Work instruction: Scan the records for the string "Adopted"; copy each line where it occurs.

-- Opening Marker --

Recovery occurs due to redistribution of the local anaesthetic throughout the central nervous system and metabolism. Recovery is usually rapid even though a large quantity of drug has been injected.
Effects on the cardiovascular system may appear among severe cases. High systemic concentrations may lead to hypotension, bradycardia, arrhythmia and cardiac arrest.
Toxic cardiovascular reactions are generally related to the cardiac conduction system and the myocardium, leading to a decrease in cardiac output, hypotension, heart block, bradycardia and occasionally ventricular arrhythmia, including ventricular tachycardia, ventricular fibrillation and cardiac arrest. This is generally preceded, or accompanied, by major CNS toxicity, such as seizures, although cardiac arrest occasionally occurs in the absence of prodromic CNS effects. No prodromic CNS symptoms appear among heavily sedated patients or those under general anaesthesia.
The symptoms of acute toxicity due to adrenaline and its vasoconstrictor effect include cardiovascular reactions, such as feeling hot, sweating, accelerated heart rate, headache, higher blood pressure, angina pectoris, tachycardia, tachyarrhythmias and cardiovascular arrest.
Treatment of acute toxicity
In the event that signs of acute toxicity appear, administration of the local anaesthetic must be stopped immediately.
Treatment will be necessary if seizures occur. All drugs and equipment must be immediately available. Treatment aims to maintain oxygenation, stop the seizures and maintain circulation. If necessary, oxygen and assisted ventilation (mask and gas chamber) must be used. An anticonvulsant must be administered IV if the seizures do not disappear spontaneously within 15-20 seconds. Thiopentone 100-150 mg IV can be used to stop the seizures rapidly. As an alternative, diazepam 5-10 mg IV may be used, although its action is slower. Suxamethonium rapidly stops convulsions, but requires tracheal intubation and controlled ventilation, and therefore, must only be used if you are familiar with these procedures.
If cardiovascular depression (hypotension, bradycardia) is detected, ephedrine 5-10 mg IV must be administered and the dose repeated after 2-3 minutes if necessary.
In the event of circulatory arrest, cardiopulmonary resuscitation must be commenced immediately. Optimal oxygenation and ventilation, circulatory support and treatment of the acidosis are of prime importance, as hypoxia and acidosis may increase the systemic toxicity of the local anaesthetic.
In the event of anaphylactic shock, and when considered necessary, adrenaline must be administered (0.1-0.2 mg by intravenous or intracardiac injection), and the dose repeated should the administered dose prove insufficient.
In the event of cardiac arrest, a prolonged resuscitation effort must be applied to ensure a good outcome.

-- Closing Marker --
-- Opening Marker --

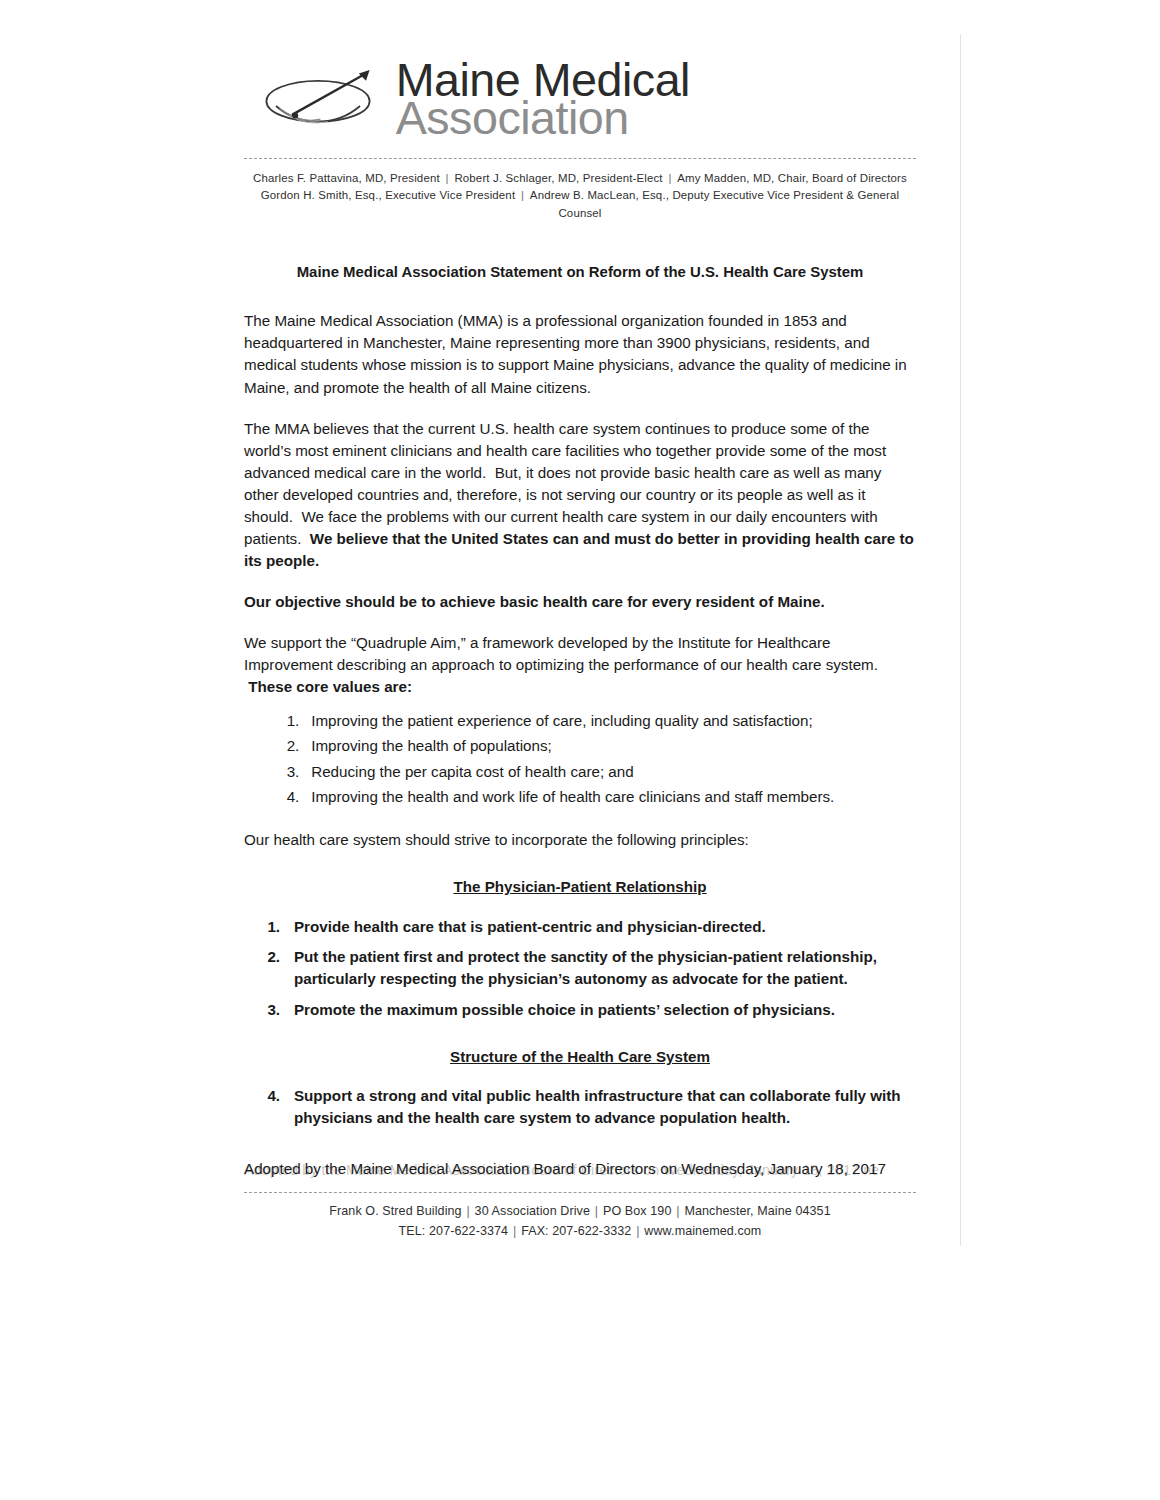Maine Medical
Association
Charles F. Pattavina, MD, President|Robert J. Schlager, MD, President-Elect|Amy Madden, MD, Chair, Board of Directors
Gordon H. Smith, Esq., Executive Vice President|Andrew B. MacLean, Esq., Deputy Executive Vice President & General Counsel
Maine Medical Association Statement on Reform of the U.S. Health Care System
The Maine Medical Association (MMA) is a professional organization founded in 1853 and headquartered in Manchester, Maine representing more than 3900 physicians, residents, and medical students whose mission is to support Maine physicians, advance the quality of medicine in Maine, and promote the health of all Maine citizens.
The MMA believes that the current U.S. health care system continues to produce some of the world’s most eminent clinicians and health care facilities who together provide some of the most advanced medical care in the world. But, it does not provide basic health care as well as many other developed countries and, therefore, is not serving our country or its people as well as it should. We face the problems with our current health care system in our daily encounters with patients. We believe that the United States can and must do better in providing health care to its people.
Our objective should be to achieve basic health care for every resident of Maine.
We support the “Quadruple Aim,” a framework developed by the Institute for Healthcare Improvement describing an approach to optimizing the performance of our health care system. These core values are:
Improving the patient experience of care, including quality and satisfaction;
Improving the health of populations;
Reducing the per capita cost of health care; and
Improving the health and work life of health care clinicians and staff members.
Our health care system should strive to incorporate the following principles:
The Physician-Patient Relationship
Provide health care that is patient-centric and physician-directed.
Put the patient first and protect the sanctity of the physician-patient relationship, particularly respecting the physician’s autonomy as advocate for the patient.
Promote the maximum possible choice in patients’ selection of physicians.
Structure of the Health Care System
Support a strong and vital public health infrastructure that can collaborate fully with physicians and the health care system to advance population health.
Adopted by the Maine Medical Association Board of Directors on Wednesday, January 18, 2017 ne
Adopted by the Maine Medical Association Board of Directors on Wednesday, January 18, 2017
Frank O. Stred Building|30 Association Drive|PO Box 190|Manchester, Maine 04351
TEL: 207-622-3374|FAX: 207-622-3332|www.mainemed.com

-- Closing Marker --

The answer:
Adopted by the Maine Medical Association Board of Directors on Wednesday, January 18, 2017 ne
Adopted by the Maine Medical Association Board of Directors on Wednesday, January 18, 2017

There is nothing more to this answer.